**YOUR ASSIGNMENT**.
Identify all lines of the data containing the string "button" and copy them.

==*==

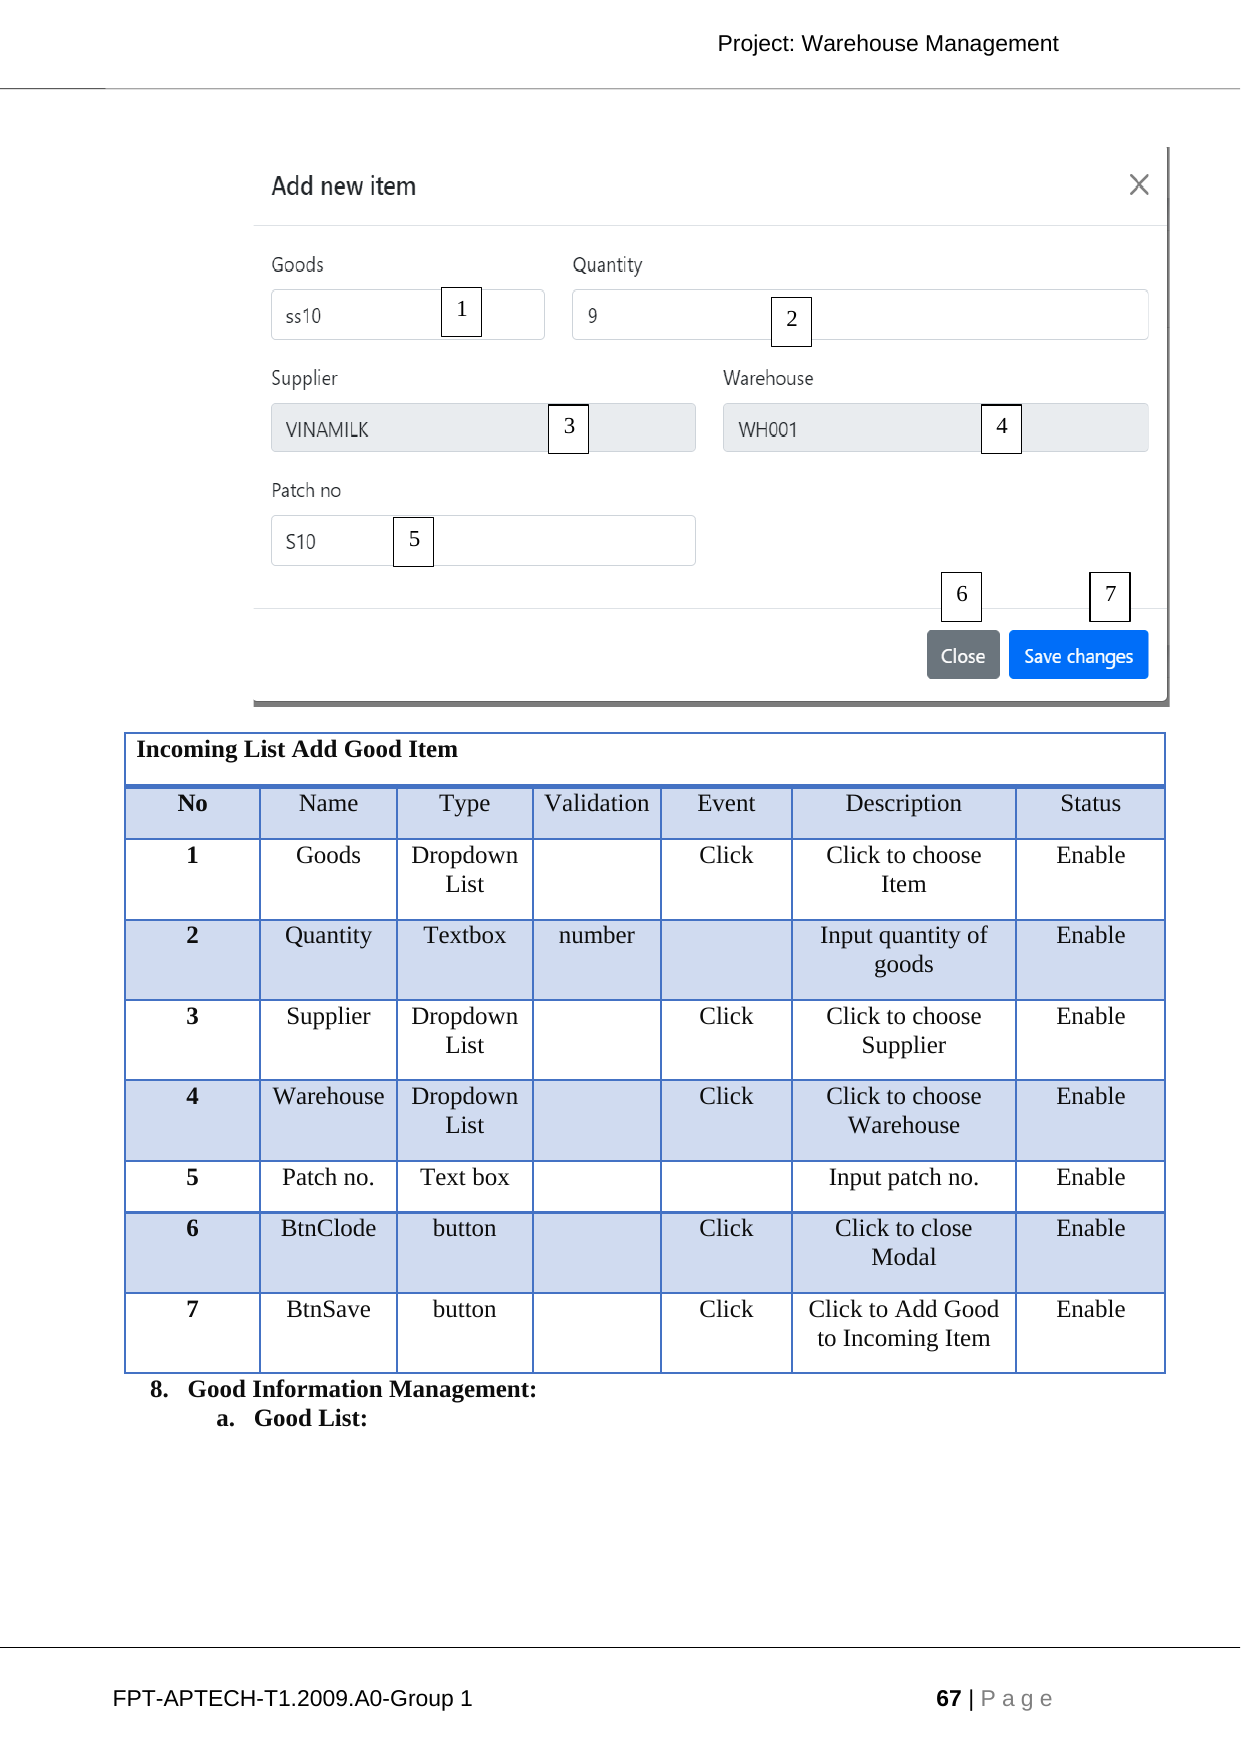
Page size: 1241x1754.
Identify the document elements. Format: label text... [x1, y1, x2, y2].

table_cell 7 [126, 1294, 259, 1372]
table_cell Click to Add Good to Incoming Item [793, 1294, 1015, 1372]
table_cell Patch no. [261, 1162, 396, 1211]
table_cell Supplier [261, 1001, 396, 1079]
picture [253, 147, 1170, 707]
table_cell 1 [126, 840, 259, 918]
table_cell [662, 921, 791, 999]
table_cell [534, 840, 660, 918]
table_cell Click to close Modal [793, 1214, 1015, 1292]
table_cell 5 [126, 1162, 259, 1211]
table_cell Quantity [261, 921, 396, 999]
table_cell 6 [126, 1214, 259, 1292]
table_cell Dropdown List [398, 840, 532, 918]
table_cell 4 [126, 1081, 259, 1160]
table_cell Input patch no. [793, 1162, 1015, 1211]
table_cell [534, 1081, 660, 1160]
table_cell Input quantity of goods [793, 921, 1015, 999]
table_cell BtnSave [261, 1294, 396, 1372]
table_cell number [534, 921, 660, 999]
table_cell Name [261, 789, 396, 838]
table_cell Event [662, 789, 791, 838]
table_cell Textbox [398, 921, 532, 999]
table_cell [662, 1162, 791, 1211]
table_cell Dropdown List [398, 1001, 532, 1079]
list Good List: [216, 1403, 1162, 1432]
table_cell 2 [126, 921, 259, 999]
table_cell Click [662, 1214, 791, 1292]
table_cell Click [662, 1294, 791, 1372]
table_cell Warehouse [261, 1081, 396, 1160]
table_cell Goods [261, 840, 396, 918]
table_cell Enable [1017, 840, 1164, 918]
table_cell 3 [126, 1001, 259, 1079]
table_cell Click [662, 1001, 791, 1079]
table_cell [534, 1294, 660, 1372]
table_cell Click [662, 1081, 791, 1160]
table_header Incoming List Add Good Item [126, 734, 1164, 784]
table_cell Validation [534, 789, 660, 838]
table_cell Status [1017, 789, 1164, 838]
table_cell Enable [1017, 1081, 1164, 1160]
table_cell Click to choose Supplier [793, 1001, 1015, 1079]
table_cell No [126, 789, 259, 838]
table_cell button [398, 1294, 532, 1372]
table_cell [534, 1214, 660, 1292]
table_cell Click [662, 840, 791, 918]
table_cell Click to choose Warehouse [793, 1081, 1015, 1160]
table_cell [534, 1162, 660, 1211]
table_cell Description [793, 789, 1015, 838]
table_cell [534, 1001, 660, 1079]
table_cell Text box [398, 1162, 532, 1211]
table_cell Enable [1017, 1294, 1164, 1372]
table_cell BtnClode [261, 1214, 396, 1292]
table_cell Type [398, 789, 532, 838]
table_cell button [398, 1214, 532, 1292]
list Good Information Management: [150, 1374, 1162, 1403]
table_cell Enable [1017, 1214, 1164, 1292]
table_cell Dropdown List [398, 1081, 532, 1160]
table_cell Enable [1017, 1001, 1164, 1079]
table_cell Click to choose Item [793, 840, 1015, 918]
table_cell Enable [1017, 921, 1164, 999]
table_cell Enable [1017, 1162, 1164, 1211]
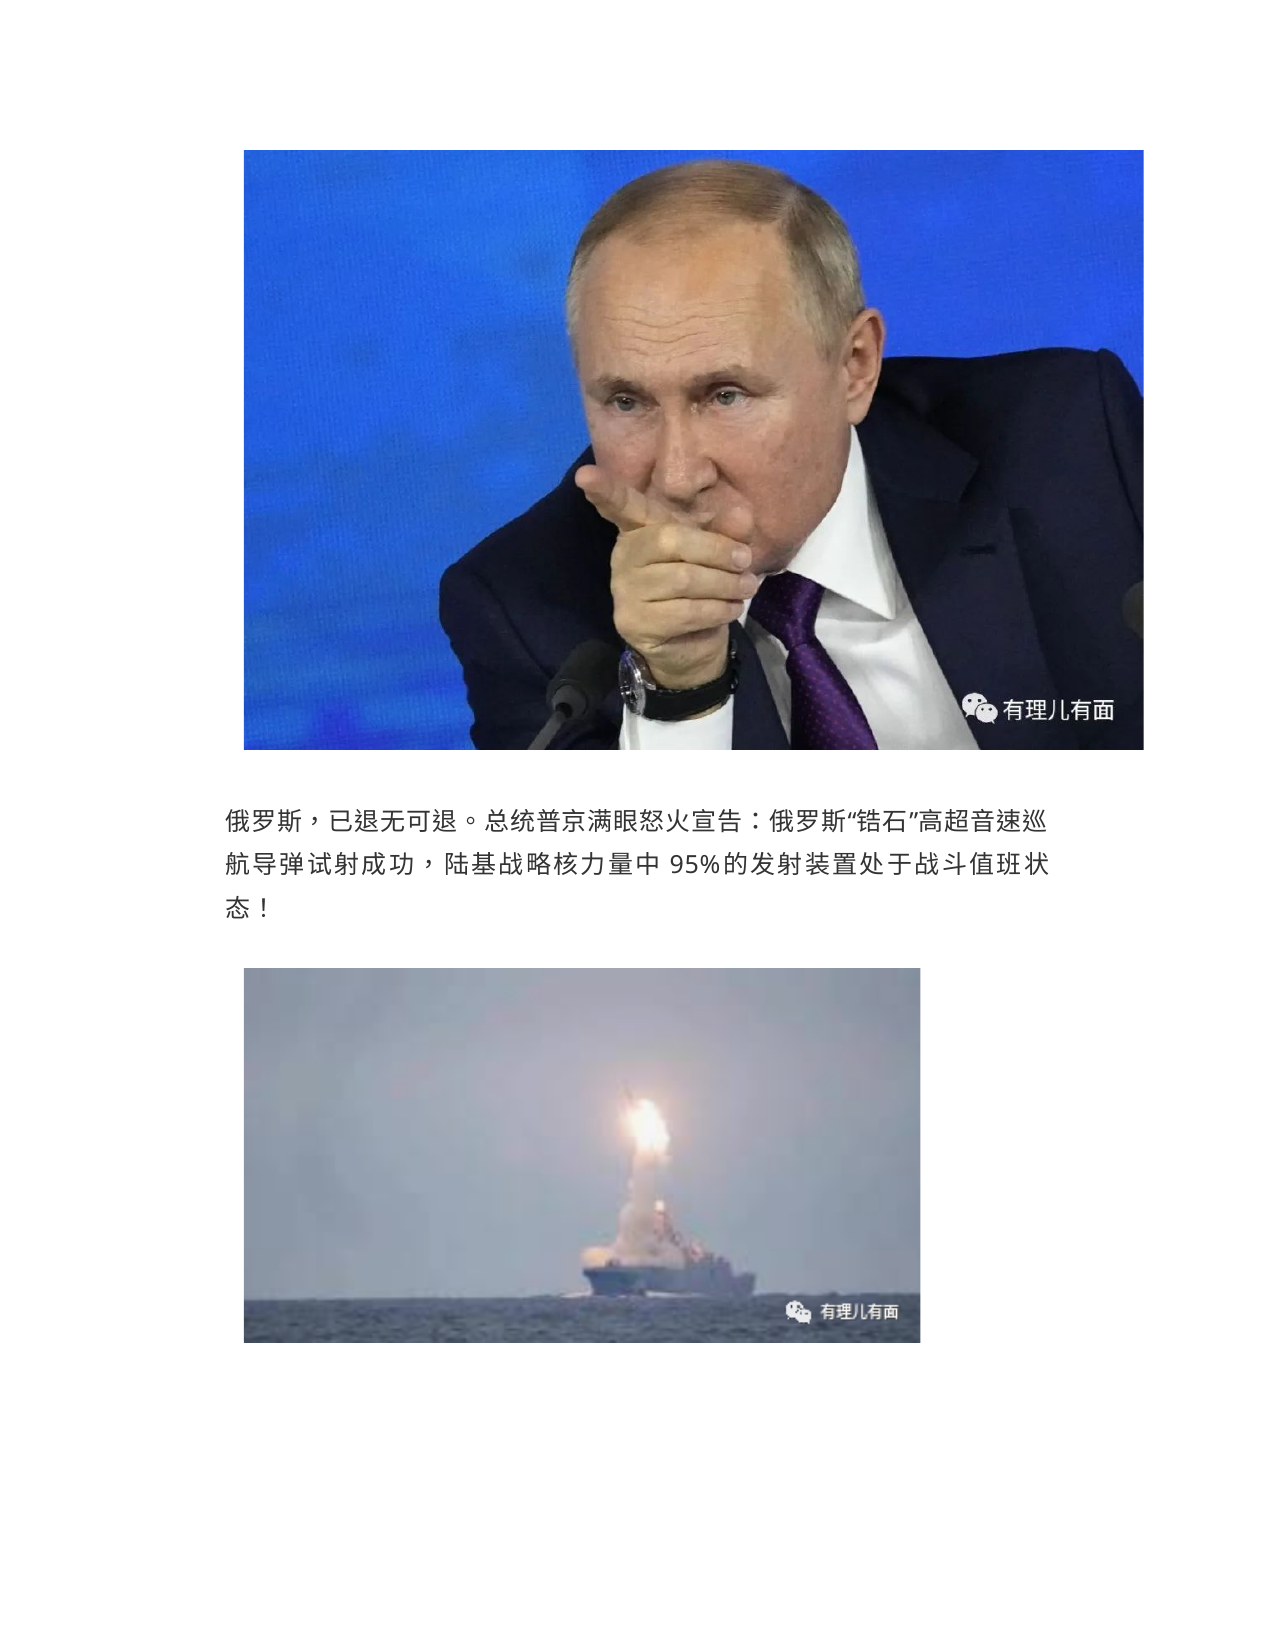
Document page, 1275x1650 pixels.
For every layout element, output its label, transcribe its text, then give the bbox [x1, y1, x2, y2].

picture [243, 150, 1144, 750]
picture [243, 968, 921, 1343]
text 俄罗斯，已退无可退。总统普京满眼怒火宣告：俄罗斯“锆石”高超音速巡航导弹试射成功，陆基战略核力量中95%的发射装置处于战斗值班状态！ [225, 794, 1050, 925]
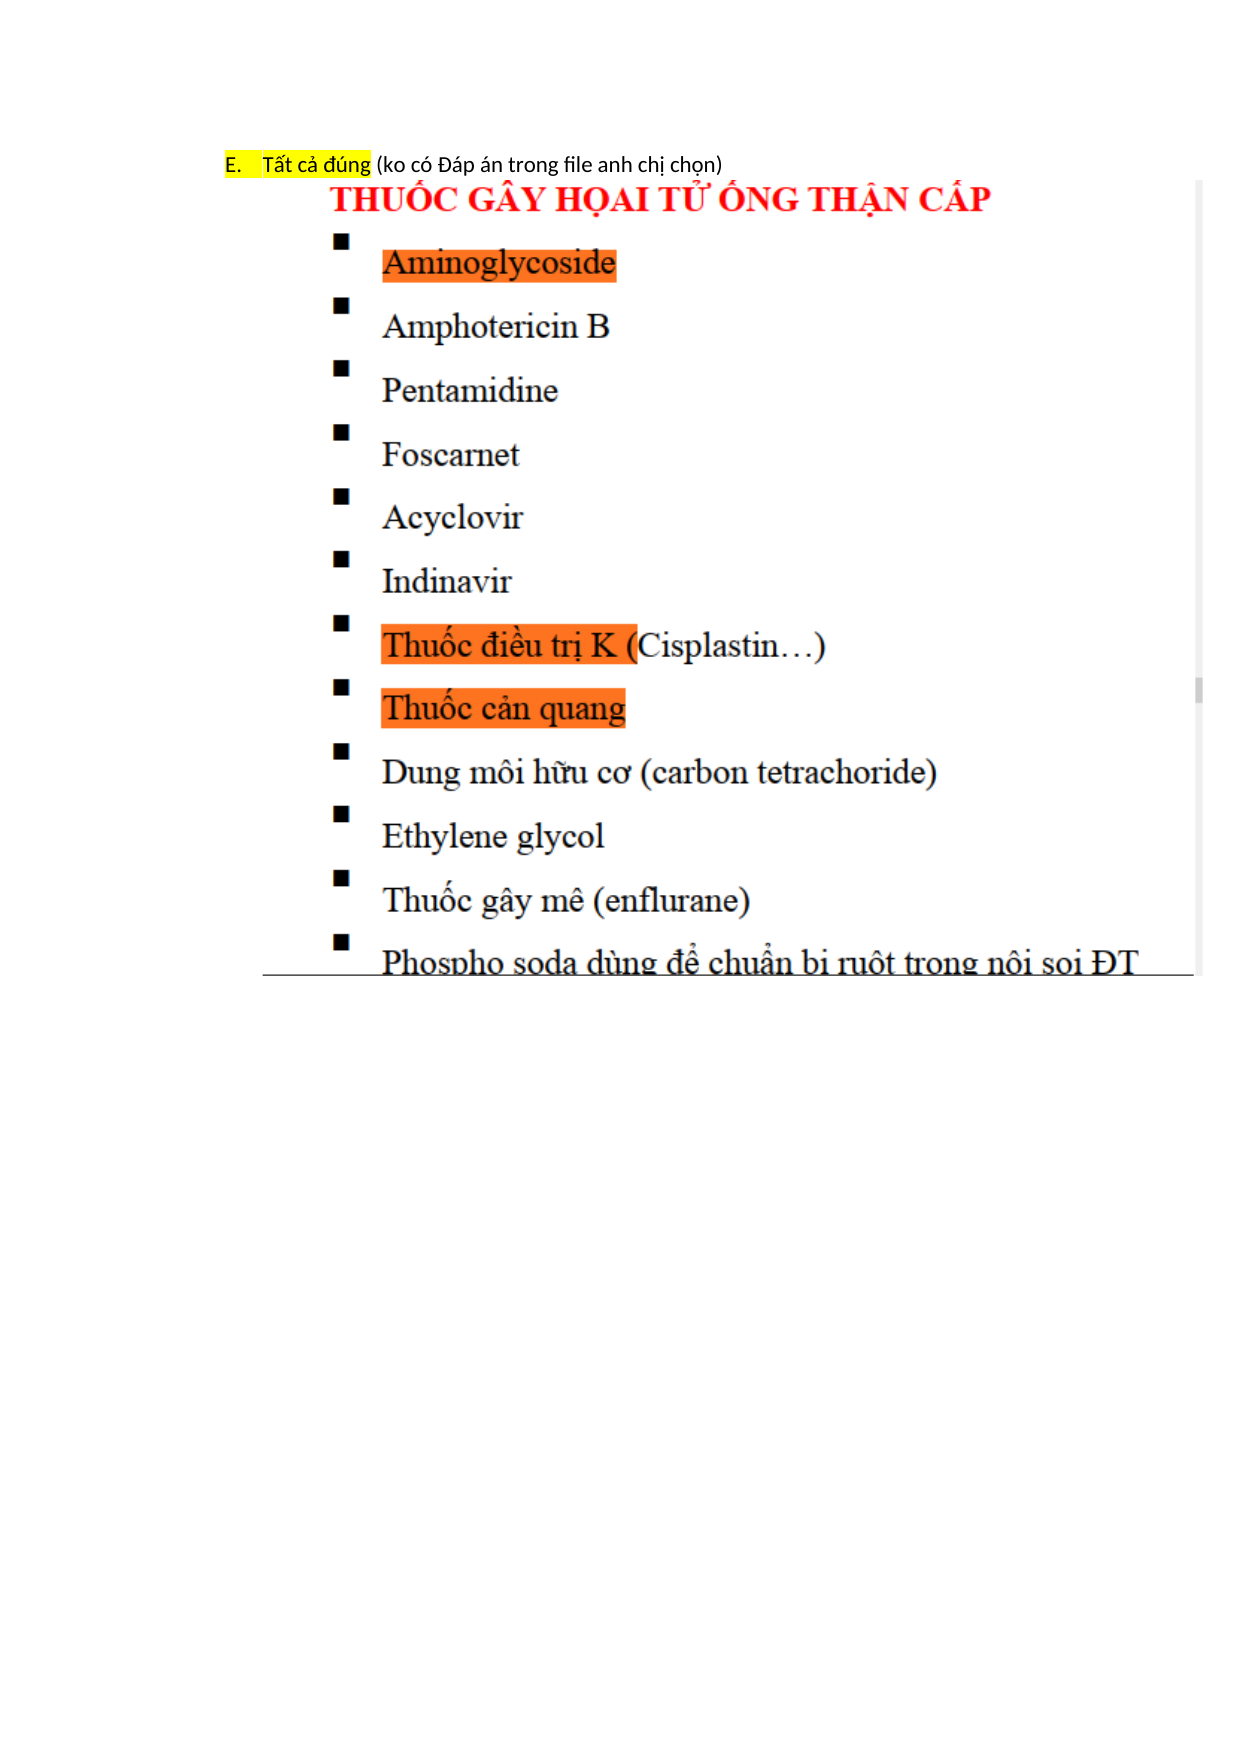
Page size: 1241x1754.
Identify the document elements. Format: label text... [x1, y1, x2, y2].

list Tất cả đúng (ko có Đáp án trong file anh chị chọn) [225, 150, 1090, 976]
picture [262, 180, 1203, 976]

==*==

**SOLUTION TO THE PROBLEM**.
table_cell button [398, 1294, 532, 1372]
table_cell button [398, 1214, 532, 1292]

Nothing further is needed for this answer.